Procès des gardiens de Forest : la procureure pointe une “intention de chacun d’entre eux de cacher ce qui s’est passé”

La substitute du Procureur du Roi a entamé vendredi matin son deuxième jour de réquisitoire, devant le tribunal correctionnel de Bruxelles, dans l’affaire des 22 agents pénitentiaires de la prison de Forest devant répondre de traitements inhumains et dégradants commis à l’égard de détenus entre 2014 et 2015. La directrice de l’établissement est également citée à comparaître pour négligence coupable après avoir envoyé à l’isolement un détenu atteint de troubles psychiques.

Consigne 1: D'après le texte fourni, combien d'agents pénitentiaires de la prison de Forest comparaissent devant le tribunal correctionnel de Bruxelles ?
Consigne 2: Recopiez sans modification la partie des entrées qui s'ouvre sur la ligne contenant « locality: Monts d'Arawa, zone » et se termine par la ligne contenant « collectors: E. D. Merrill », ces deux lignes comprises.

Données de l'exercice:

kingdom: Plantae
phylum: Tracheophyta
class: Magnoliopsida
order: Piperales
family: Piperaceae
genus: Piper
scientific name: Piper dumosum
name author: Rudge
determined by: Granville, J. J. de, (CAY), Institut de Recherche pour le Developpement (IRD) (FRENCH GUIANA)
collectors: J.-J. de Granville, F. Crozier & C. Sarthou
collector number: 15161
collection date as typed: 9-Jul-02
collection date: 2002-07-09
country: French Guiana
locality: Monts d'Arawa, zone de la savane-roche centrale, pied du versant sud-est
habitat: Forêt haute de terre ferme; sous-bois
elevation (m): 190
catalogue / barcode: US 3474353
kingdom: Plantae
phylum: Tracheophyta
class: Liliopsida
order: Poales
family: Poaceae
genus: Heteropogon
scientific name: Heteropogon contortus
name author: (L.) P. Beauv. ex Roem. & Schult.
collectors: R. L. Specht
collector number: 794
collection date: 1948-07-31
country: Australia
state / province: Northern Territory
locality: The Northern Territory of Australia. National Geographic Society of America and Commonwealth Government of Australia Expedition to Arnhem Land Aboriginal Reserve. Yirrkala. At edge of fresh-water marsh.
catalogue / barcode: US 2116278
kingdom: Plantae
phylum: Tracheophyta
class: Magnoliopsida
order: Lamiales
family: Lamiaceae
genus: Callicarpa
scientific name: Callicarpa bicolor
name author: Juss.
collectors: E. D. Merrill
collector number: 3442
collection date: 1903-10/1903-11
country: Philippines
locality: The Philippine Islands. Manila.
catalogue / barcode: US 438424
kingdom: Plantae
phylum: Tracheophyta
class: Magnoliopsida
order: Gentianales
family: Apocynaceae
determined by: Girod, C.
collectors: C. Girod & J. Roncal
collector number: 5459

Réponse rédigée 1: 22 agents pénitentiaires.

Réponse rédigée 2:
locality: Monts d'Arawa, zone de la savane-roche centrale, pied du versant sud-est
habitat: Forêt haute de terre ferme; sous-bois
elevation (m): 190
catalogue / barcode: US 3474353
kingdom: Plantae
phylum: Tracheophyta
class: Liliopsida
order: Poales
family: Poaceae
genus: Heteropogon
scientific name: Heteropogon contortus
name author: (L.) P. Beauv. ex Roem. & Schult.
collectors: R. L. Specht
collector number: 794
collection date: 1948-07-31
country: Australia
state / province: Northern Territory
locality: The Northern Territory of Australia. National Geographic Society of America and Commonwealth Government of Australia Expedition to Arnhem Land Aboriginal Reserve. Yirrkala. At edge of fresh-water marsh.
catalogue / barcode: US 2116278
kingdom: Plantae
phylum: Tracheophyta
class: Magnoliopsida
order: Lamiales
family: Lamiaceae
genus: Callicarpa
scientific name: Callicarpa bicolor
name author: Juss.
collectors: E. D. Merrill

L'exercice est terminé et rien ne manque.